2. Jim Breen's Japan Links
Probably the best single source on the internet for information
about Japan and learning the Japanese language is Jim Breen's page of Japan links, which is constantly updated and which contains links to scores
of valuable tools. Most of the links on this page are also on
Jim's page; we just thought we'd present you with some of the
ones that we've found most useful. See also his dictionary page listed below.
3. Japanese WordMage
One software program that some of our students have found very
useful in their studies is Japanese WordMage from Lavasoft, a program that includes a Japanese word processor,
a large reference dictionary, and a flash-card system. The most
amazing thing about this package is that it doesn't require any
Japanese operating system to run. The latest version will also
allow you to view Japanese web pages. It's available for both
Macintosh and Windows.
4. Canon Wordtank
Another tool that some of our students have found to be very useful
is the Canon Wordtank, a very powerful but very portable English-Japanese and Japanese-English
electronic dictionary which (unlike most such products on the
Japanese market) can be configured to operate with English menus,
and which comes with an English manual. Note: if you're in Tokyo,
it's probably cheaper to buy a Wordtank in Tokyo than abroad.
5. Japanese-English / English-Japanese Dictionary
If your computer has a Japanese operating system installed, then
a great resource is Jim Breen's WWWJDic, a comprehensive and free English-Japanese and Japanese-English
6. Basic Japanese characters
If you're just starting to learn Japanese characters, then two
useful sites are the Joyo 96 page and Blake Sterzinger's Kanji Page, both of which use web graphics to teach a limited number of
basic Japanese characters.
7. Advanced Japanese characters
For more advanced students of Kanji, Professor Saeko Komori of
Chubu University has developed a web site which teaches the correct stroke order for all of the Joyo Kanji
using Quicktime movies of a person actually writing each character.

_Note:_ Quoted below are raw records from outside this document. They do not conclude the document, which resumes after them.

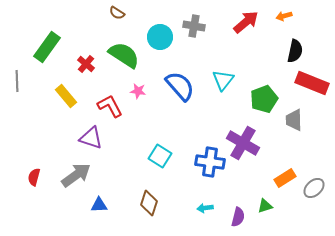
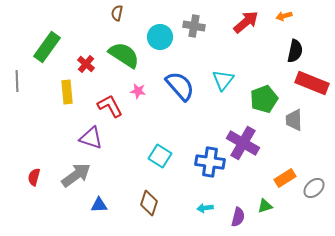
brown semicircle: rotated 70 degrees clockwise
yellow rectangle: moved 1 px right, 4 px up; rotated 35 degrees clockwise
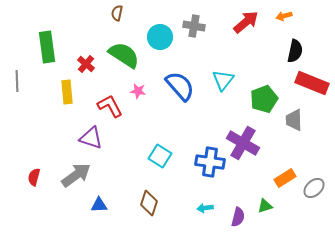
green rectangle: rotated 44 degrees counterclockwise
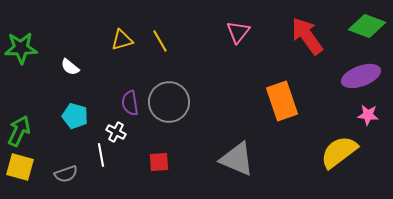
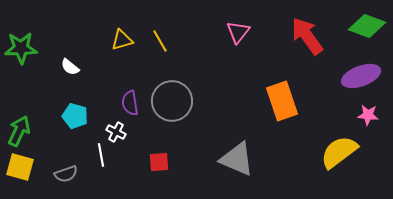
gray circle: moved 3 px right, 1 px up
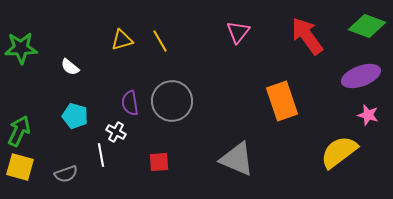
pink star: rotated 10 degrees clockwise
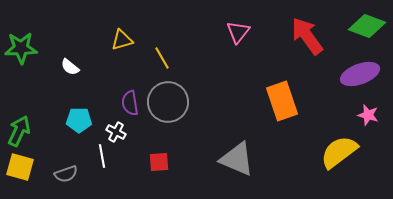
yellow line: moved 2 px right, 17 px down
purple ellipse: moved 1 px left, 2 px up
gray circle: moved 4 px left, 1 px down
cyan pentagon: moved 4 px right, 4 px down; rotated 15 degrees counterclockwise
white line: moved 1 px right, 1 px down
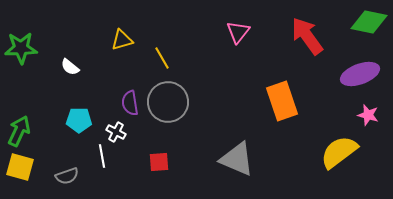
green diamond: moved 2 px right, 4 px up; rotated 9 degrees counterclockwise
gray semicircle: moved 1 px right, 2 px down
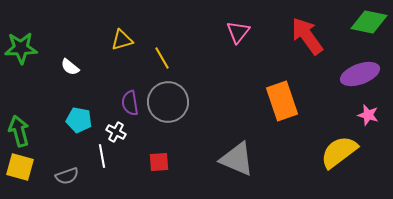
cyan pentagon: rotated 10 degrees clockwise
green arrow: rotated 40 degrees counterclockwise
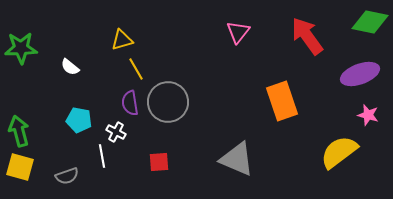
green diamond: moved 1 px right
yellow line: moved 26 px left, 11 px down
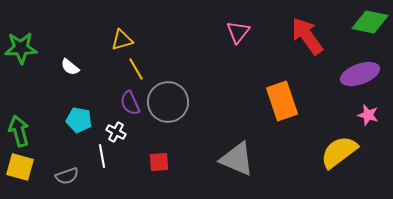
purple semicircle: rotated 15 degrees counterclockwise
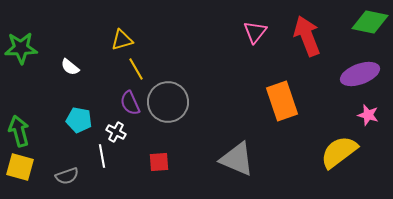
pink triangle: moved 17 px right
red arrow: rotated 15 degrees clockwise
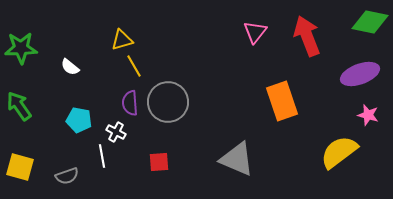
yellow line: moved 2 px left, 3 px up
purple semicircle: rotated 20 degrees clockwise
green arrow: moved 25 px up; rotated 20 degrees counterclockwise
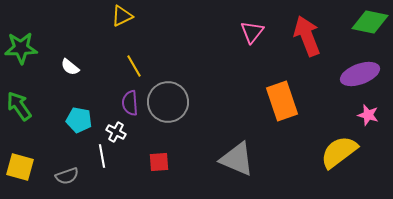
pink triangle: moved 3 px left
yellow triangle: moved 24 px up; rotated 10 degrees counterclockwise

8. Context-Sensitive Web Dictionary
If you have a web browser which is capable of displaying Japanese
text, then go to Rikai.com, where you can type in the address of a Japanese web page. Rikai.com
will then rewrite the page in active HTML and send it to your
web browser. When reading the Rikai-modified page, you'll find
that when you move your cursor over a Japanese word, an English
translation will appear. (It works in reverse, too, for Japanese
readers who want help with English-language pages.) Note: sometimes
pages can take a very long time to load.
9. Browse in Japanese without extra software
If your computer doesn't have a Japanese operating system and
can't display Japanese fonts, you can still browse the web in
Japanese using the ACCESS-J server at Monash University. The server translates each Japanese
character into an individual graphic so it can be displayed on
any browser. Another great tool from Jim Breen.